The benefit of bad motivators may be less obvious.

It’s a sad fact but true nonetheless that the best skills many people have are driven by bad motivators. Through life they have learned to get what they want by eliciting praise, pity, guilt, and getting rescued by others.  Many people have become quite skilled at sucking other people into feeling sorry for them and fixing their problems.  They get other people to do their work, cover up mistakes, lie for them, and make plenty of excuses because they are highly skilled at using counter-productive behaviors.  For most people, these behaviors aren’t devious or deceptive.  Most of us don’t see them coming because they are so ingrained and common. Neither the doer nor his accidental the co-dependent sees anything wrong – at least not the first few times. But with the passage of time people who get through life dependent upon bad, counter-productive motivators have to pay the piper, just like people who ignore the morbid and often fatal effects of bad cholesterol.

Ultimately it’s a combination of a low amount of good motivators and high level of bad motivators that cause the most problems.

To the casual observer, one type of motivation looks like another. It’s difficult to tell the difference based on energy and activity alone. Performance driven by bad motivators can look even more intense and effective than that driven by good motivators. The observable difference is measurable by activity but by what drives the behaviors.

Bad motivators seek to satisfy a need for immediate gratification. It’s not that immediate gratification is intrinsically bad but it takes one’s attention and eyes off the future and the long term negative consequences resulting from the behavior. You rationalize eating dessert because you’re going to start dieting and exercising tomorrow. You miss an appointment or deadline because you can always reschedule.  You call in sick from work because you know your co-workers will cover for you.  You cancel your health insurance because you don’t feel sick. You fail a test because you stayed up and partied. The list goes on and on.

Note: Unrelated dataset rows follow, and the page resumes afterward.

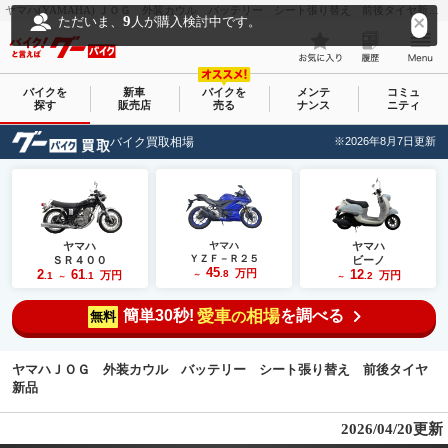
ヤマハ(YAMAHA) ＪＯＧ 外装カウル バッテリー シート張り替え 前後タイヤ新品｜ＦＡＣＴＯＲＹ－Ｋ｜新車・中古バイクなら【グーバイク(GooBike)】
9
ただいま、
人が購入検討中です。
バイクを
新車
バイクを
メンテ
コミュ
探す
販売店
売る
ナンス
ニティ
バイク買取相場
※2026年8月7日更新
ヤマハ
ヤマハ
ヤマハ
ＹＺＦ－Ｒ２５
ＳＲ４００
ビーノ
45
2
61
万円
12
.8
万円
万円
.1
.1
～
.2
～
～
簡単30秒!
愛車
相場
を調べる
の
無料
ヤマハＪＯＧ 外装カウル バッテリー シート張り替え 前後タイヤ
新品
2026/04/20更新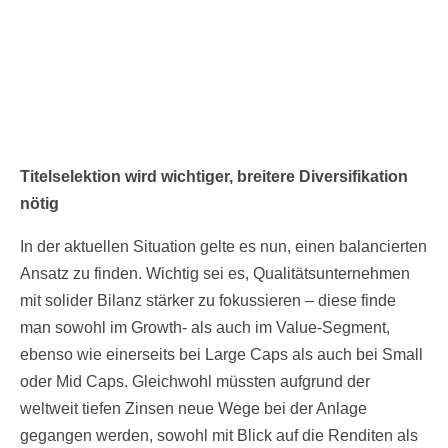
Titelselektion wird wichtiger, breitere Diversifikation
nötig
In der aktuellen Situation gelte es nun, einen balancierten
Ansatz zu finden. Wichtig sei es, Qualitätsunternehmen
mit solider Bilanz stärker zu fokussieren – diese finde
man sowohl im Growth- als auch im Value-Segment,
ebenso wie einerseits bei Large Caps als auch bei Small
oder Mid Caps. Gleichwohl müssten aufgrund der
weltweit tiefen Zinsen neue Wege bei der Anlage
gegangen werden, sowohl mit Blick auf die Renditen als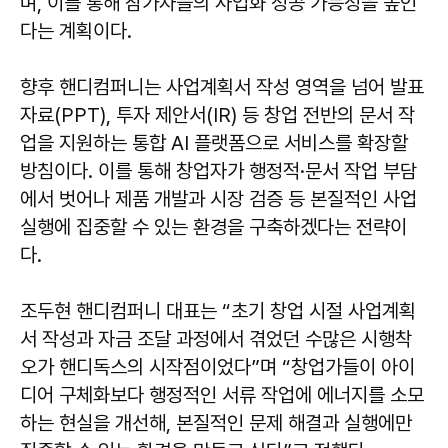
며, 이를 통해 참가자들의 사업화 성공 가능성을 높인
다는 계획이다.
향후 핸디컴퍼니는 사업계획서 작성 영역을 넘어 발표
자료(PPT), 투자 제안서(IR) 등 창업 전반의 문서 작
업을 지원하는 통합 AI 플랫폼으로 서비스를 확장할
방침이다. 이를 통해 창업자가 행정적·문서 작업 부담
에서 벗어나 제품 개발과 시장 검증 등 본질적인 사업
실행에 집중할 수 있는 환경을 구축하겠다는 전략이
다.
조두현 핸디컴퍼니 대표는 “초기 창업 시절 사업계획
서 작성과 자금 조달 과정에서 겪었던 수많은 시행착
오가 핸디독스의 시작점이었다”며 “창업가들이 아이
디어 구체화보다 행정적인 서류 작업에 에너지를 소모
하는 현실을 개선해, 본질적인 문제 해결과 실행에만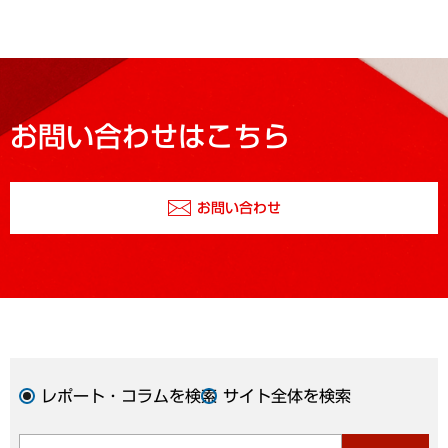
お問い合わせはこちら
お問い合わせ
レポート・コラムを検索
サイト全体を検索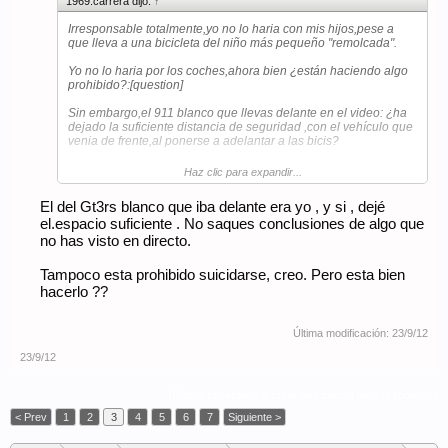
1969.carrera dijo:
↑
Irresponsable totalmente,yo no lo haria con mis hijos,pese a
que lleva a una bicicleta del niño más pequeño "remolcada".
Yo no lo haria por los coches,ahora bien ¿están haciendo algo
prohibido?:[question]
Sin embargo,el 911 blanco que llevas delante en el video: ¿ha
dejado la suficiente distancia de seguridad ,con el vehículo que
venia de frente,al ponerse a adelantar a las bicis?
Saludos.
Haz clic para expandir...
El del Gt3rs blanco que iba delante era yo , y si , dejé
el.espacio suficiente . No saques conclusiones de algo que
no has visto en directo.
Tampoco esta prohibido suicidarse, creo. Pero esta bien
hacerlo ??
Última modificación:
23/9/12
23/9/12
(Debes conectarte o crear una cuenta para responder.)
< Prev
1
2
3
4
5
6
7
Siguiente >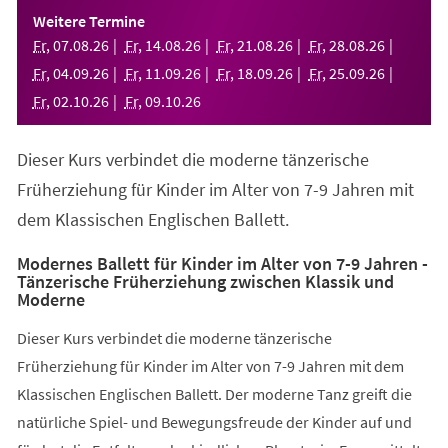
einem
Weitere Termine
neuen
Fr
,
07
.
08
.
26
Fr
,
14
.
08
.
26
Fr
,
21
.
08
.
26
Fr
,
28
.
08
.
26
Tab)
Fr
,
04
.
09
.
26
Fr
,
11
.
09
.
26
Fr
,
18
.
09
.
26
Fr
,
25
.
09
.
26
Fr
,
02
.
10
.
26
Fr
,
09
.
10
.
26
Dieser Kurs verbindet die moderne tänzerische
Früherziehung für Kinder im Alter von 7-9 Jahren mit
dem Klassischen Englischen Ballett.
Modernes Ballett für Kinder im Alter von 7-9 Jahren -
Tänzerische Früherziehung zwischen Klassik und
Moderne
Dieser Kurs verbindet die moderne tänzerische
Früherziehung für Kinder im Alter von 7-9 Jahren mit dem
Klassischen Englischen Ballett. Der moderne Tanz greift die
natürliche Spiel- und Bewegungsfreude der Kinder auf und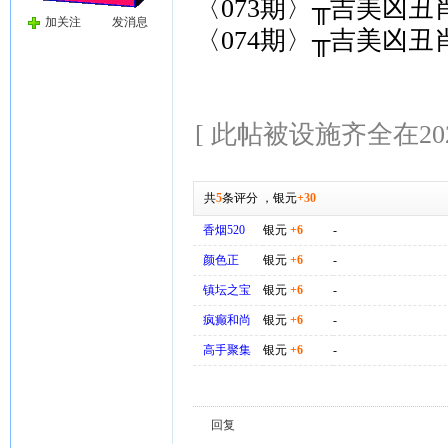
〈073期〉╥吉美凶丑
加关注
发消息
〈074期〉╥吉美凶丑
[ 此帖被设施齐全在2026-
共
5
条评分
，
银元
+30
香烟520
银元
+6
-
颜色正
银元
+6
-
镇坛之宝
银元
+6
-
疯癫和尚
银元
+6
-
高手聚集
银元
+6
-
回复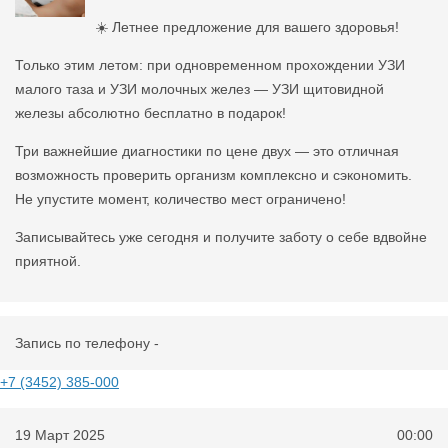
☀️ Летнее предложение для вашего здоровья!
Только этим летом: при одновременном прохождении УЗИ
малого таза и УЗИ молочных желез — УЗИ щитовидной
железы абсолютно бесплатно в подарок!
Три важнейшие диагностики по цене двух — это отличная
возможность проверить организм комплексно и сэкономить.
Не упустите момент, количество мест ограничено!
Записывайтесь уже сегодня и получите заботу о себе вдвойне
приятной.
Запись по телефону -
+7 (3452) 385-000
19 Март 2025
00:00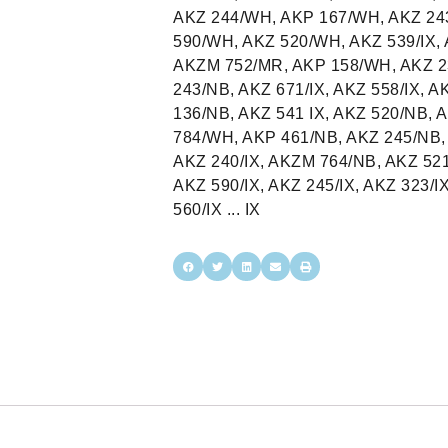
AKZ 244/WH, AKP 167/WH, AKZ 24
590/WH, AKZ 520/WH, AKZ 539/IX,
AKZM 752/MR, AKP 158/WH, AKZ 2
243/NB, AKZ 671/IX, AKZ 558/IX, A
136/NB, AKZ 541 IX, AKZ 520/NB, 
784/WH, AKP 461/NB, AKZ 245/NB, 
AKZ 240/IX, AKZM 764/NB, AKZ 521
AKZ 590/IX, AKZ 245/IX, AKZ 323/I
560/IX ... IX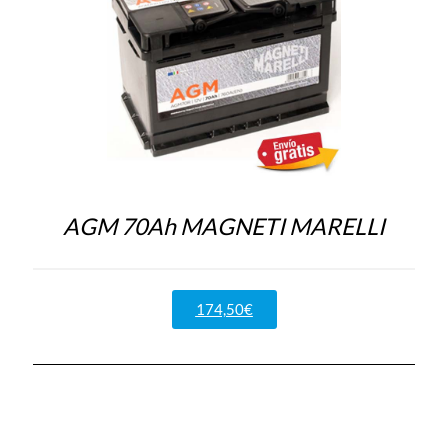
AGM 70Ah MAGNETI MARELLI
174,50€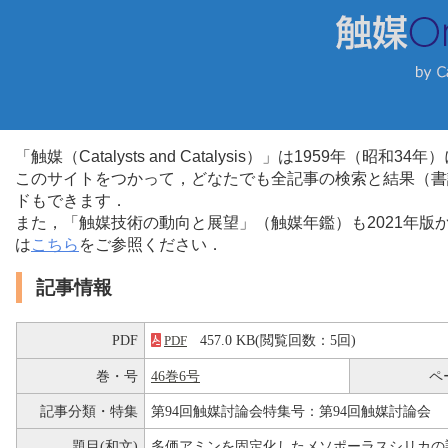
「触媒（Catalysts and Catalysis）」は1959年（昭
このサイトをつかって，どなたでも全記事の検索と結果（書
ドもできます．
また，「触媒技術の動向と展望」（触媒年鑑）も2021年
は
こちら
をご参照ください．
記事情報
PDF
457.0 KB(閲覧回数：5回)
PDF
巻・号
46巻6号
ペ
記事分類・特集
第94回触媒討論会特集号：第94回触媒討論会
題目(和文)
多価アミンを固定化したメソポーラスシリカの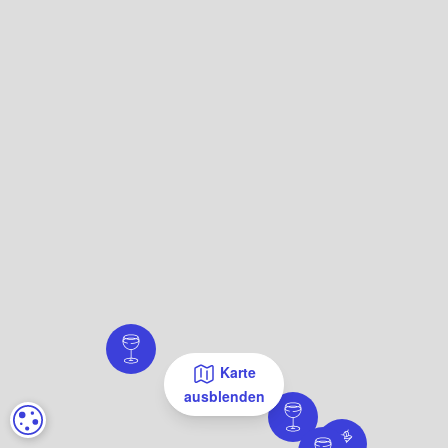
Karte
ausblenden
COOKIE-EINSTELLUNGEN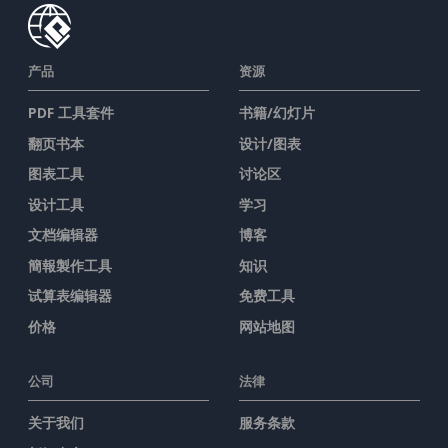
产品
资源
PDF 工具套件
书籍/幻灯片
翻页书本
设计/图表
图表工具
讨论区
设计工具
学习
文档编辑器
博客
簡報製作工具
知识
试算表编辑器
免费工具
价格
网站地图
公司
法律
关于我们
服务条款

One time occurrences happen. We all play victim, screw up, and sacrifice things we value once in a while.  That’s not only human but healthy behavior.

But most people don’t stop there. “Bad” motivators present convenient excuses to rationalize and repeat counter-productive behaviors.  They work especially well when under stress or duress – when you need that immediate pick-me-up. They produce a short-term benefit but nearly always produce long-term negative consequences.

Behaviors influenced by bad motivators attempt to borrow and fake out time even when you have the best of intentions of paying it back later.  But until we learn to master the dimension of time and can turn back the clock, counter-productive behaviors extract a heavy toll on our well-being. In the end, performance driven by bad motivators nearly always end up contributing to personal and organizational dysfunction and wreaks havoc into our relationships with family, friend, co-workers, and bosses.

Whether it’s productivity, employee engagement, quality improvement, safety focus or attracting and retaining top performs, the quality of motivation can no longer be ignored.  Like cholesterol, the build-up of bad motivation is insidious and often asymptomatic. But when it strikes, the results are immediate and rarely if ever desirable or productive.

Isn’t it time to take the pulse of the quality of motivation and perform a motivational health check in your organization?